After his early training, Ruben began performing publicly at age ten in the main hall of the “Buzzolla” Conservatory in Adria and has since played for several music associations (including Bologna’s Circolo Culturale Lirico, Musica a Marfisa d’Este in Ferrara, Malipiero Concerts in Asolo, and Villa Molinari Pradelli in Bologna). The legend of the child prodigy lives on in the program he will present tonight at 9:15 p.m. for the Circolo della Musica’s 35th season, performing at the Goethe-Zentrum/Alliance Française, Via de Marchi 4 (tickets €10, Endas membership required).
The recital will be a journey through keyboard compositions from the 18th and 19th centuries, from Scarlatti to Chopin, with key works by Bach and Mozart. From Domenico Scarlatti, the prince of harpsichordists, he will play the Sonata in D minor, K. 9—nicknamed the “Pastorale”—originally included in the 1738 collection Thirty Exercises for Harpsichord, a piece both whimsical and melancholic, typical of this keyboard virtuoso.

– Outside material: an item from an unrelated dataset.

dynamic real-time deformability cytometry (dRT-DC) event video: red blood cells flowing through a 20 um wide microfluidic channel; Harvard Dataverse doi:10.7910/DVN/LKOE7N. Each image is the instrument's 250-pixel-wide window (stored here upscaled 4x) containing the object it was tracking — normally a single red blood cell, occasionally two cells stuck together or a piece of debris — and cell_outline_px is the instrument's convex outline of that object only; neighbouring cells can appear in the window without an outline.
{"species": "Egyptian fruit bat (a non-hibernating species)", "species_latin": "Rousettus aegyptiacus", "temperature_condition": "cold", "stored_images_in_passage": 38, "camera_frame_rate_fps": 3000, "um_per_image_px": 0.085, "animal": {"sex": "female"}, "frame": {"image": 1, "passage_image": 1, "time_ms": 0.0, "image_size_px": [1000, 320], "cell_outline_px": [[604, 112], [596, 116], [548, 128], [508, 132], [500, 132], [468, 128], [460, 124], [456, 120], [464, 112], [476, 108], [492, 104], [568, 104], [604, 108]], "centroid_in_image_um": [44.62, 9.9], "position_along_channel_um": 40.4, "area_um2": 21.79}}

Next come two celebrated works by Johann Sebastian Bach: first the Prelude and Fugue No. 5 from the first book of The Well-Tempered Clavier, composed “for the use and benefit of musical youth eager to learn, and also for the pastime of those already skilled.” Then the second of the English Suites, in A minor, a series of movements based on dances and perhaps written in homage to an English nobleman.

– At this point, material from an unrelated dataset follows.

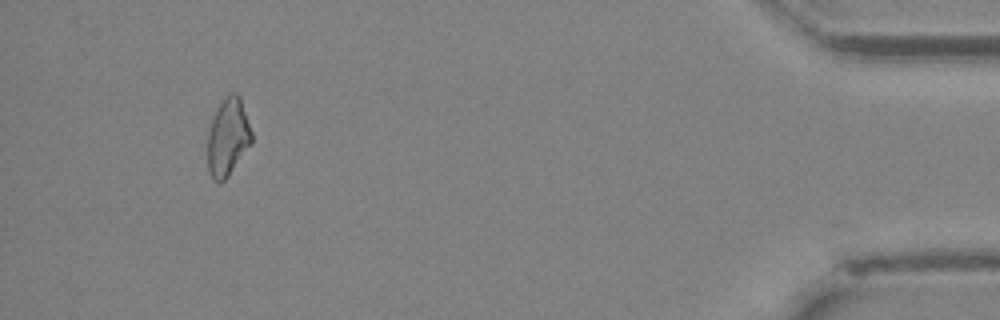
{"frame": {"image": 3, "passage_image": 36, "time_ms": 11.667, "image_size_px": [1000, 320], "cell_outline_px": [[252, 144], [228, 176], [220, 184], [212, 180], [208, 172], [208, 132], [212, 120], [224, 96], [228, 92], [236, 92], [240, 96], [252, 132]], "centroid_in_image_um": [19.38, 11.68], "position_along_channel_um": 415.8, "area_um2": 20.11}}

The young phenomenon will then tackle music by Europe’s most famous child prodigy, Mozart, performing the Sonata K. 570, composed in one of the composer’s final years and published posthumously—a simple, elegant three-movement work.
Ruben will conclude by taking on the “prince of pianists,” Chopin, with the Waltz in E minor, Op. 34 No. 2, described by one writer as “a dance to be danced in the innermost heart,” revealing a wistful Chopin in cheerful Vienna. The concert closes with Chopin’s Bolero, Op. 19—music more Spanish than Polish, yet somehow more Polish than a Spanish bolero. An evening not to be missed.